[SOURCE EXTRACT — start]
The claimant has the burden at the first four steps of the process to show: (1) she is not engaged in "substantial gainful activity"; (2) she has a "severe medically determinable . . . impairment . . . or a combination of impairments" that has lasted or is expected to last for at least one year; and (3) her impairment(s) meet or equal one of the listings in Appendix 1, Subpart P of 20 C.F.R. Pt. 404; or (4) pursuant to the assessment of the claimant's residual functional capacity (RFC), she is unable to perform her past relevant work (PRW). 20 C.F.R § 404.1520(a)(4)(i-iv); see also Grogan v. Barnhart, 399 F.3d 1257, 1261 (10th Cir. 2005) (citations omitted). "RFC is a multidimensional description of the work-related abilities [a claimant] retain[s] in spite of her medical impairments." Ryan v. Colvin, Civ. 15-0740 KBM, 2016 WL 8230660, at *2 (D.N.M. Sept. 29, 2016) (citing 20 C.F.R. § 404, Subpt. P, App. 1 § 12.00(B); 20 C.F.R. § 404.1545(a)(1)). If the claimant meets "the burden of establishing a prima facie case of disability[,] . . . the burden of proof shifts to the Commissioner at step five to show that" the claimant retains sufficient RFC "to perform work in the national economy, given [her] age, education, and work experience." Grogan, 399 F.3d at 1261 (citing Williams v. Bowen, 844 F.2d 748, 751 & n.2 (10th Cir. 1988)); see also 20 C.F.R. § 404.1520(a)(4)(v).

At Step One of the process, ALJ Bentley found that Plaintiff "has not engaged in substantial gainful activity since" her alleged onset date. AR at 17 (citing 20 C.F.R. §§ 404.1571-1576). At Step Two, the ALJ concluded that Plaintiff "has the following severe impairments: asthma, degenerative disc disease of the lumbar spine with stenosis, depression, and mood disorder." AR at 18 (citing 20 C.F.R. § 404.1520(c)). ALJ Bentley also noted the following nonsevere impairments that "do not impose more than a minimal restriction on [her] ability to perform basic work activities": "degenerative disc disease of the cervical and thoracic spine, osteoarthritis of the left shoulder, and urinary frequency." AR at 18.

ALJ Bentley first found that Plaintiff "meets the insured status requirements of the Social Security Act through December 31, 2020." AR at 17.
[SOURCE EXTRACT — finish]
[INFORMATION GIVEN — start]
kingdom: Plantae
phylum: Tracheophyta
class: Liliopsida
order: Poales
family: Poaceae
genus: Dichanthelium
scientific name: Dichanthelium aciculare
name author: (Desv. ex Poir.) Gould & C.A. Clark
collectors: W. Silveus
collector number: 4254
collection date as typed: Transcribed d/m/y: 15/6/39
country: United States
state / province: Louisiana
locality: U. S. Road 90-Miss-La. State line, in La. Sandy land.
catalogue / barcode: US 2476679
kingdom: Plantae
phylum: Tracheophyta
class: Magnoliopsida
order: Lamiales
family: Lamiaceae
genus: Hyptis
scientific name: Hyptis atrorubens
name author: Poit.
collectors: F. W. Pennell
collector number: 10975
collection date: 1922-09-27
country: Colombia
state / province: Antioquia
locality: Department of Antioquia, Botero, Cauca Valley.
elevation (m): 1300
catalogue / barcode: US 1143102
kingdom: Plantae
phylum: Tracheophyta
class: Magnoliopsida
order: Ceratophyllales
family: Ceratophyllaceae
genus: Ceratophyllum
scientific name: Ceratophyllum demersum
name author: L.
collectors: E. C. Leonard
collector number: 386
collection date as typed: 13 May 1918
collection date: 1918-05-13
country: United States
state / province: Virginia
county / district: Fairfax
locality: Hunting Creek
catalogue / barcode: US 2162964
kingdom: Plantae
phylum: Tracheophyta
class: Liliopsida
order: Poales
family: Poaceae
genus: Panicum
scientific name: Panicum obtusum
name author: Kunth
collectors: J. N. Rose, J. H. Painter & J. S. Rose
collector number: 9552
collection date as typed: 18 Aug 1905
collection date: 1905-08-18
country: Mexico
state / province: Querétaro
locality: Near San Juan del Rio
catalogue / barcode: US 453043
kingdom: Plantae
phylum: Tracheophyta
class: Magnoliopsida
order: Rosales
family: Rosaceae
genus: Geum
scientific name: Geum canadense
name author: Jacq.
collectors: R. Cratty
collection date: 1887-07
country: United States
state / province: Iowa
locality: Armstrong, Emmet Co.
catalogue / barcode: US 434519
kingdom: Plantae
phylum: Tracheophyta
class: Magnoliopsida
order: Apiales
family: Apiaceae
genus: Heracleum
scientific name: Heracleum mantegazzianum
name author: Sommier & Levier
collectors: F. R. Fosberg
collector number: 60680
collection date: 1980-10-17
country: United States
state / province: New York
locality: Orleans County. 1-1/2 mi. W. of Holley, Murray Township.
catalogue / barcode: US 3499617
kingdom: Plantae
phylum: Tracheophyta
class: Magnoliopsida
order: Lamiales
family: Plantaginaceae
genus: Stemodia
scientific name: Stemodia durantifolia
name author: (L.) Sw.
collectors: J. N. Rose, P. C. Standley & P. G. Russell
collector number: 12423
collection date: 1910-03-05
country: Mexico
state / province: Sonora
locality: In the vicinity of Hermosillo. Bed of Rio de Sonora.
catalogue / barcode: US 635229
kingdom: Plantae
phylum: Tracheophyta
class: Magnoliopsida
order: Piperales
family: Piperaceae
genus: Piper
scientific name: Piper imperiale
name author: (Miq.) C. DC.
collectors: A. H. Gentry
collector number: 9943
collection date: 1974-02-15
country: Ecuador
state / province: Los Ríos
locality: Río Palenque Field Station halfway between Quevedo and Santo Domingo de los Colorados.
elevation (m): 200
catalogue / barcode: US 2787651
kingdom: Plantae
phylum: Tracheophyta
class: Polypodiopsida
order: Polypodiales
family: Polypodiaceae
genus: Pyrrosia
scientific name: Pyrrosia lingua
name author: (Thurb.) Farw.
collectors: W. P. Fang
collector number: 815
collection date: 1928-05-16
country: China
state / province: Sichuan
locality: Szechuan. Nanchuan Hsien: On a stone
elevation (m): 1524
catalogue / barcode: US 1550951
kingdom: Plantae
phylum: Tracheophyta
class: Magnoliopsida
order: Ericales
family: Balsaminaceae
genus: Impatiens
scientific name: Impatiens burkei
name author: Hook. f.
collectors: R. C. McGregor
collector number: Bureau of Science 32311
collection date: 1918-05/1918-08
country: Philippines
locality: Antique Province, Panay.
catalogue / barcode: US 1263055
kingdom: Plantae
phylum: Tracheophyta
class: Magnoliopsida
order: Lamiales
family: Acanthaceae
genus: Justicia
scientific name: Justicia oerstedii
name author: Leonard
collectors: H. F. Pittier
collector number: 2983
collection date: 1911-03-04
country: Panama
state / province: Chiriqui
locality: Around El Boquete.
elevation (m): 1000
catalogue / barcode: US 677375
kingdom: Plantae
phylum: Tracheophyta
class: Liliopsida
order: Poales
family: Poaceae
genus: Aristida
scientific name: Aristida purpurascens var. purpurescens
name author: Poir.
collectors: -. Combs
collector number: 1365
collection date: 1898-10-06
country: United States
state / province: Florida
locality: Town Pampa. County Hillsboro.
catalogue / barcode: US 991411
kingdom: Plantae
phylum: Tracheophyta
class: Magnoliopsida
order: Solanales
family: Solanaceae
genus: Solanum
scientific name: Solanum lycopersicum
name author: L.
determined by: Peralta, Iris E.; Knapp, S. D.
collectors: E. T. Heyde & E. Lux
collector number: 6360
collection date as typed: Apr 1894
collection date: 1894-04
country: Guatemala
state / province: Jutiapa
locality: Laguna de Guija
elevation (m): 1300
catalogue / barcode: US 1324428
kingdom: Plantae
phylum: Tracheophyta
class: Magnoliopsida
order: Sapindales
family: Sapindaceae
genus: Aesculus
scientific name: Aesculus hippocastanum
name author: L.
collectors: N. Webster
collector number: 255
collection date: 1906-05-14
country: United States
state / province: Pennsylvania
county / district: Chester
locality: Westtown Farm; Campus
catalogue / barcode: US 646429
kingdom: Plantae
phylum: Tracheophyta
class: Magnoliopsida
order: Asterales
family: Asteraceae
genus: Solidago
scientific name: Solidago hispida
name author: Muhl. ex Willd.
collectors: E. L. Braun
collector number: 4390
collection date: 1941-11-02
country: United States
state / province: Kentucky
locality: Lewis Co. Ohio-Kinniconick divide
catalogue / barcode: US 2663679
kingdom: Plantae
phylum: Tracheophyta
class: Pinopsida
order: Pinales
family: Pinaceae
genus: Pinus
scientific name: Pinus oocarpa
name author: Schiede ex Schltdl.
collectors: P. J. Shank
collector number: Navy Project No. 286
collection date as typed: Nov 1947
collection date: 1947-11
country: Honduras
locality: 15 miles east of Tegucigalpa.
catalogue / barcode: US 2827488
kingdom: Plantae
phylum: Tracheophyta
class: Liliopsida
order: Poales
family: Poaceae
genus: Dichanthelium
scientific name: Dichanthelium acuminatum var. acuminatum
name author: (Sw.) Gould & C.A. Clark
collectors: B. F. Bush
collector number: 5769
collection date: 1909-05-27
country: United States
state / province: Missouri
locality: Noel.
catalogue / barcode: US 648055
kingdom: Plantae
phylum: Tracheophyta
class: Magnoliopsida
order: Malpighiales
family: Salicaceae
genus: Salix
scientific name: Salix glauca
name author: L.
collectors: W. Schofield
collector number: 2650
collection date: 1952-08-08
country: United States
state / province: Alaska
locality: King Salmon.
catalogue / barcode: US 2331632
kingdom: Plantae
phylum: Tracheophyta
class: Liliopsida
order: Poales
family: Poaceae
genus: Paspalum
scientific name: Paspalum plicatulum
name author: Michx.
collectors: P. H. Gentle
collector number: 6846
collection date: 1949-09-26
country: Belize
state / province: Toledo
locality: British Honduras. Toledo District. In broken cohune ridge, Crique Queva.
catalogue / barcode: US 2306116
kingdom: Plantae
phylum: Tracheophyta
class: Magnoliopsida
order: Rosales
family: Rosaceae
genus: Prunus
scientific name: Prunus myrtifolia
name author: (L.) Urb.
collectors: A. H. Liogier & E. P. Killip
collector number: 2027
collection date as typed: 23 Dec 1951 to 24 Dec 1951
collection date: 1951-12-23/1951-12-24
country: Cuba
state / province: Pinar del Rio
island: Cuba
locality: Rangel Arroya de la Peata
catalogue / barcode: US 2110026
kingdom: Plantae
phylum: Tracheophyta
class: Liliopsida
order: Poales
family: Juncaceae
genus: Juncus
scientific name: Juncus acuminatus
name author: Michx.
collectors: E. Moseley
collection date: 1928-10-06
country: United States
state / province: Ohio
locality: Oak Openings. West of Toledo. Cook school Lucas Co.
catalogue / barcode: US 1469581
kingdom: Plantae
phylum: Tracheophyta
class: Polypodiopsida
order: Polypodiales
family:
[INFORMATION GIVEN — finish]
INSTRUCTIONS ▸
A – Using the disability decision excerpt, answer each question:
(i) At which step does the burden of proof shift to the Commissioner?
(ii) Through what date did ALJ Bentley find that Plaintiff meets the insured status requirements of the Social Security Act?
(iii) Which impairments did the ALJ note as nonsevere?
B – According to the disability decision excerpt, why did ALJ Bentley treat some of Plaintiff's impairments as nonsevere?
The listing has no connection to the disability decision excerpt.

ANSWERS TO THIS EXERCISE ▸
A –
(i) Step five.
(ii) December 31, 2020.
(iii) Degenerative disc disease of the cervical and thoracic spine, osteoarthritis of the left shoulder, and urinary frequency.

B – The ALJ found that those impairments do not impose more than a minimal restriction on her ability to perform basic work activities.